The question of the source and nature of our recognition of the unity of the experienced world is extremely difficult. It seems to me that Bradley's doctrine is certainly right in what it denies. It denies that this unity can be established by thought. If thought started with the Many, it is argued, it never could proceed to the One. And this is, I think, true. In point of fact, unless the Many confronting thought were already recognised as somehow One, they could not even be apprehended as a Many. Manyness implies difference, and difference has no meaning for thought apart from a unity within which the differences fall. Cut out the recognition of unity and you find that you are left, not with many 'differents,' but with atomic unrelated particulars which simply fall apart.

It seems true enough, then, that the unity of our experienced world is not established by, but is presupposed in, thought.

But we are not entitled to conclude that because this unity is not established by thought it is therefore given in 'feeling.' That is to amend one error by making another no less fatal. We must be content with recognising, I think, that in our primary apprehension of Reality's unity both immediate and mediate factors are involved. Thinking presupposes that unity. And in this sense the unity is given, 'immediate.' But at once we have to add that to possess significance for us the unity thus 'given' must be distinguished from plurality, and thus 'interpreted' by thought. And in this sense the unity is 'mediate.' Reality comes to us neither as a merely 'felt' nor as a merely 'thought' unity. It is, perhaps, least misleading to say that its unity comes to us in an 'ideally interpreted feeling.' But if we use this expression we must keep clearly in mind that we do not first have a feeling, which we then proceed to interpret. Experience starts neither from the one nor the other, but from their concrete union.1 And if this conclusion is sound in substance, I submit that no ground remains for holding that immediate experience, in the form in which it enters into our apprehension of unity, is capable of furnishing a clue to the perfect unity which we must postulate as the character of Reality.

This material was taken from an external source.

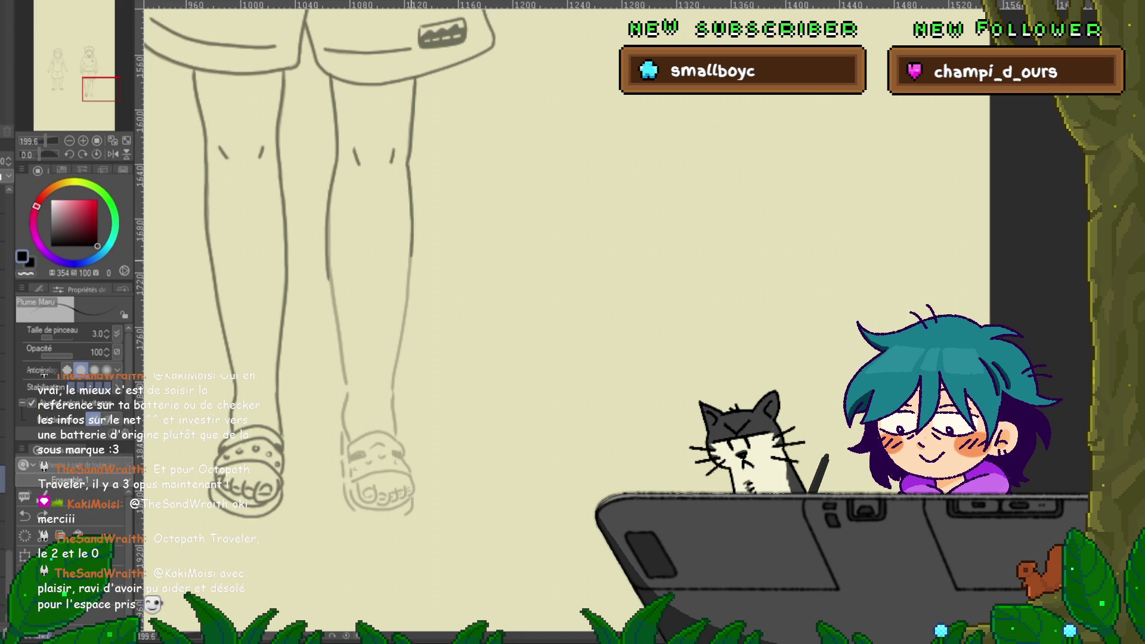
scroll(324, 259, "down", 2)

I pass on to inquire concerning the further characters which Bradley ascribes to Reality, in what sense, if any, that ascription is legitimate. Here, however, there is less need for detailed discussion. In asserting Reality to be 'self-consistent,' 'one,' and 'all-inclusive,' Bradley shows himself, for the most part, well aware of the modifications needful in the metaphysical application of these conceptions. In the case of Reality's 'oneness' Bradley does, in my opinion, as has just been explained, attach a more positive significance to the conception than the strict facts allow. But in the main (the chapter on 'Ultimate Doubts' makes this clear) he is fully alive to the inadequacy of each and all of these characters, even of 'unity.' Their application is, naturally, not taken to be meaningless. But Bradley would not, I think, dissent seriously from the view that the significance of their application lies rather in what they deny than in what they affirm. Let me say a word or two about each of them, indicating on the one hand their validity, and on the other hand their limitations.

1 Cp. Kemp Smith's Commentary on Kant's Critique of Pure Reason, p. xxxviii. (2nd edit.). 'Knowledge starts... self-consciousness'.